Input data =>
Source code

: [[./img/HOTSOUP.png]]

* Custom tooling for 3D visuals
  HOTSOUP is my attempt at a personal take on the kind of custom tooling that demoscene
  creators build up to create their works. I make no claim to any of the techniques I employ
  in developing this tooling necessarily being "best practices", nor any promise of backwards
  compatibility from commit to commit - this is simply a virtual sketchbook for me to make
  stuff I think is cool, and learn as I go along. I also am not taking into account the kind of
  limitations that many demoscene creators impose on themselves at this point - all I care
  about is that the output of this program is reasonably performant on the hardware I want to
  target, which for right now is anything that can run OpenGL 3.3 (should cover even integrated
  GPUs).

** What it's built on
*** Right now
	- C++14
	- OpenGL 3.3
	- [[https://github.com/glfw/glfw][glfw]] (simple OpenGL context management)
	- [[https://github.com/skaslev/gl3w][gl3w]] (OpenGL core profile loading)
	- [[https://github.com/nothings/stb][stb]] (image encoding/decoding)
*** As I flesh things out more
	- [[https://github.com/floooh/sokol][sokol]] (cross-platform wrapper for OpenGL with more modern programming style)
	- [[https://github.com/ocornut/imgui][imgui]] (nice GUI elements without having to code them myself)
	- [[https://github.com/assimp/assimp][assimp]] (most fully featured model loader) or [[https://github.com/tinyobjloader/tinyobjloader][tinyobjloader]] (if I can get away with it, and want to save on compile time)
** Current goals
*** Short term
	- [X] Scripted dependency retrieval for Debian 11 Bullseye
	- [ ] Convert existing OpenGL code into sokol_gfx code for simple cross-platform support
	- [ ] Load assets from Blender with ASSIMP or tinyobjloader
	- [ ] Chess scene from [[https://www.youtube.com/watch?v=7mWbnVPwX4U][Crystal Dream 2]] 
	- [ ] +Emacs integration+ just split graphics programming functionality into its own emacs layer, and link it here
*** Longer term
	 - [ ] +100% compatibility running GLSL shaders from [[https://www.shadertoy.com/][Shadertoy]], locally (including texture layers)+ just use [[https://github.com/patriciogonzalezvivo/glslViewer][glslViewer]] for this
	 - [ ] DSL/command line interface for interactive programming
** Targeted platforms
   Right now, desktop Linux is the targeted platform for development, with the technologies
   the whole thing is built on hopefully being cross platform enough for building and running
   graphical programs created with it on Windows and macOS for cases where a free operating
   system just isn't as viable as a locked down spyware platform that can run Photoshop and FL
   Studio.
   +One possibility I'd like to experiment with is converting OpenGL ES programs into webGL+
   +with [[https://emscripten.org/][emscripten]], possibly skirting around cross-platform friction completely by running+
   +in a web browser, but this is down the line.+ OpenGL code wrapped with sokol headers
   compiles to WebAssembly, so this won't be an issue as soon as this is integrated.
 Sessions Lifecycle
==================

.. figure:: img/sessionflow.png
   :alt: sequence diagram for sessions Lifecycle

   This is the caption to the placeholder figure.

Written task => In the records above, find the lines holding "running". Copy each one.

Result for this exercise =>
	 - [ ] +100% compatibility running GLSL shaders from [[https://www.shadertoy.com/][Shadertoy]], locally (including texture layers)+ just use [[https://github.com/patriciogonzalezvivo/glslViewer][glslViewer]] for this
   the whole thing is built on hopefully being cross platform enough for building and running
   +with [[https://emscripten.org/][emscripten]], possibly skirting around cross-platform friction completely by running+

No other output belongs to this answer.